## Your assignment
Extract each line from the entries below that has the string "meals" in it.

━━━━━━━━

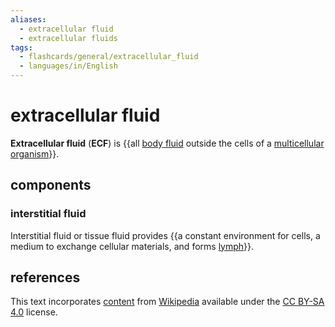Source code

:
 ```yaml
---
aliases:
  - extracellular fluid
  - extracellular fluids
tags:
  - flashcards/general/extracellular_fluid
  - languages/in/English
---
```


# extracellular fluid

__Extracellular fluid__ (__ECF__) is {{all [body fluid](body%20fluid.md) outside the cells of a [multicellular organism](multicellular%20organism.md)}}.

## components

### interstitial fluid

Interstitial fluid or tissue fluid provides {{a constant environment for cells, a medium to exchange cellular materials, and forms [lymph](lymph.md)}}.

## references

This text incorporates [content](https://en.wikipedia.org/wiki/extracellular_fluid) from [Wikipedia](Wikipedia.md) available under the [CC BY-SA 4.0](https://creativecommons.org/licenses/by-sa/4.0/) license.
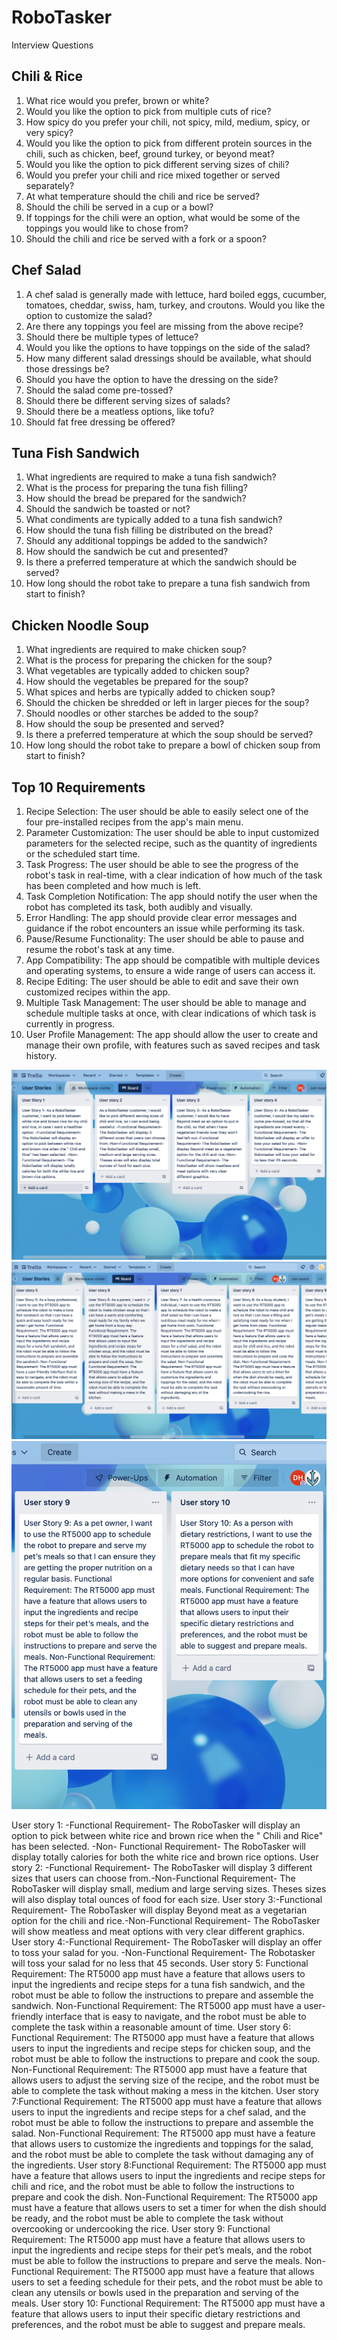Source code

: # RoboTasker
 Interview Questions
 
 ## Chili & Rice
 
1. What rice would you prefer, brown or white? 
2. Would you like the option to pick from multiple cuts of rice?
3. How spicy do you prefer your chili, not spicy, mild, medium, spicy, or very spicy? 
4. Would you like the option to pick from different protein sources in the chili, such as chicken, beef, ground turkey, or beyond meat? 
5. Would you like the option to pick different serving sizes of chili? 
6. Would you prefer your chili and rice mixed together or served separately?
7. At what temperature should the chili and rice be served?
8. Should the chili be served in a cup or a bowl?
9. If toppings for the chili were an option, what would be some of the toppings you would like to chose from? 
10. Should the chili and rice be served with a fork or a spoon? 

## Chef Salad 

1. A chef salad is generally made with lettuce, hard boiled eggs, cucumber, tomatoes, cheddar, swiss, ham, turkey, and croutons. Would you like the option to customize the salad?
2. Are there any toppings you feel are missing from the above recipe? 
3. Should there be multiple types of lettuce? 
4. Would you like the options to have toppings on the side of the salad?
5. How many different salad dressings should be available, what should those dressings be? 
6. Should you have the option to have the dressing on the side?
7. Should the salad come pre-tossed? 
8. Should there be different serving sizes of salads? 
9. Should there be a meatless options, like tofu? 
10. Should fat free dressing be offered? 

## Tuna Fish Sandwich

1. What ingredients are required to make a tuna fish sandwich? 
2. What is the process for preparing the tuna fish filling? 
3. How should the bread be prepared for the sandwich? 
4. Should the sandwich be toasted or not? 
5. What condiments are typically added to a tuna fish sandwich? 
6. How should the tuna fish filling be distributed on the bread?
7. Should any additional toppings be added to the sandwich?
8. How should the sandwich be cut and presented? 
9. Is there a preferred temperature at which the sandwich should be served?
10. How long should the robot take to prepare a tuna fish sandwich from start to finish?

## Chicken Noodle Soup

1. What ingredients are required to make chicken soup? 
2. What is the process for preparing the chicken for the soup?
3. What vegetables are typically added to chicken soup? 
4. How should the vegetables be prepared for the soup? 
5. What spices and herbs are typically added to chicken soup?
6. Should the chicken be shredded or left in larger pieces for the soup?
7. Should noodles or other starches be added to the soup? 
8. How should the soup be presented and served?
9. Is there a preferred temperature at which the soup should be served? 
10. How long should the robot take to prepare a bowl of chicken soup from start to finish?

## Top 10 Requirements

1. Recipe Selection: The user should be able to easily select one of the four pre-installed recipes from the app's main menu. 
2. Parameter Customization: The user should be able to input customized parameters for the selected recipe, such as the quantity of ingredients or the scheduled start time. 
3. Task Progress: The user should be able to see the progress of the robot's task in real-time, with a clear indication of how much of the task has been completed and how much is left.
4. Task Completion Notification: The app should notify the user when the robot has completed its task, both audibly and visually. 
5. Error Handling: The app should provide clear error messages and guidance if the robot encounters an issue while performing its task. 
6. Pause/Resume Functionality: The user should be able to pause and resume the robot's task at any time. 
7. App Compatibility: The app should be compatible with multiple devices and operating systems, to ensure a wide range of users can access it. 
8. Recipe Editing: The user should be able to edit and save their own customized recipes within the app. 
9. Multiple Task Management: The user should be able to manage and schedule multiple tasks at once, with clear indications of which task is currently in progress. 
10. User Profile Management: The app should allow the user to create and manage their own profile, with features such as saved recipes and task history.

![Trello](trello.png)
![Trello](trello2.png)
![Trello](trello3.png)


User story 1: -Functional Requirement- The RoboTasker will display an option to pick between white rice and brown rice when the " Chili and Rice" has been selected. -Non- Functional Requirement- The RoboTasker will display totally calories for both the white rice and brown rice options.
User story 2: -Functional Requirement- The RoboTasker will display 3 different sizes that users can choose from.-Non-Functional Requirement- The RoboTasker will display small, medium and large serving sizes. Theses sizes will also display total ounces of food for each size.
User story 3:-Functional Requirement- The RoboTasker will display Beyond meat as a vegetarian option for the chili and rice.-Non-Functional Requirement- The RoboTasker will show meatless and meat options with very clear different graphics.
User story 4:-Functional Requirement- The RoboTasker will display an offer to toss your salad for you. -Non-Functional Requirement- The Robotasker will toss your salad for no less that 45 seconds.
User story 5: Functional Requirement: The RT5000 app must have a feature that allows users to input the ingredients and recipe steps for a tuna fish sandwich, and the robot must be able to follow the instructions to prepare and assemble the sandwich. Non-Functional Requirement: The RT5000 app must have a user-friendly interface that is easy to navigate, and the robot must be able to complete the task within a reasonable amount of time.
User story 6: Functional Requirement: The RT5000 app must have a feature that allows users to input the ingredients and recipe steps for chicken soup, and the robot must be able to follow the instructions to prepare and cook the soup. Non-Functional Requirement: The RT5000 app must have a feature that allows users to adjust the serving size of the recipe, and the robot must be able to complete the task without making a mess in the kitchen.
User story 7:Functional Requirement: The RT5000 app must have a feature that allows users to input the ingredients and recipe steps for a chef salad, and the robot must be able to follow the instructions to prepare and assemble the salad. Non-Functional Requirement: The RT5000 app must have a feature that allows users to customize the ingredients and toppings for the salad, and the robot must be able to complete the task without damaging any of the ingredients.
User story 8:Functional Requirement: The RT5000 app must have a feature that allows users to input the ingredients and recipe steps for chili and rice, and the robot must be able to follow the instructions to prepare and cook the dish. Non-Functional Requirement: The RT5000 app must have a feature that allows users to set a timer for when the dish should be ready, and the robot must be able to complete the task without overcooking or undercooking the rice.
User story 9: Functional Requirement: The RT5000 app must have a feature that allows users to input the ingredients and recipe steps for their pet’s meals, and the robot must be able to follow the instructions to prepare and serve the meals. Non-Functional Requirement: The RT5000 app must have a feature that allows users to set a feeding schedule for their pets, and the robot must be able to clean any utensils or bowls used in the preparation and serving of the meals.
User story 10:  Functional Requirement: The RT5000 app must have a feature that allows users to input their specific dietary restrictions and preferences, and the robot must be able to suggest and prepare meals.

━━━━━━━━

## Reply
User story 9: Functional Requirement: The RT5000 app must have a feature that allows users to input the ingredients and recipe steps for their pet’s meals, and the robot must be able to follow the instructions to prepare and serve the meals. Non-Functional Requirement: The RT5000 app must have a feature that allows users to set a feeding schedule for their pets, and the robot must be able to clean any utensils or bowls used in the preparation and serving of the meals.
User story 10:  Functional Requirement: The RT5000 app must have a feature that allows users to input their specific dietary restrictions and preferences, and the robot must be able to suggest and prepare meals.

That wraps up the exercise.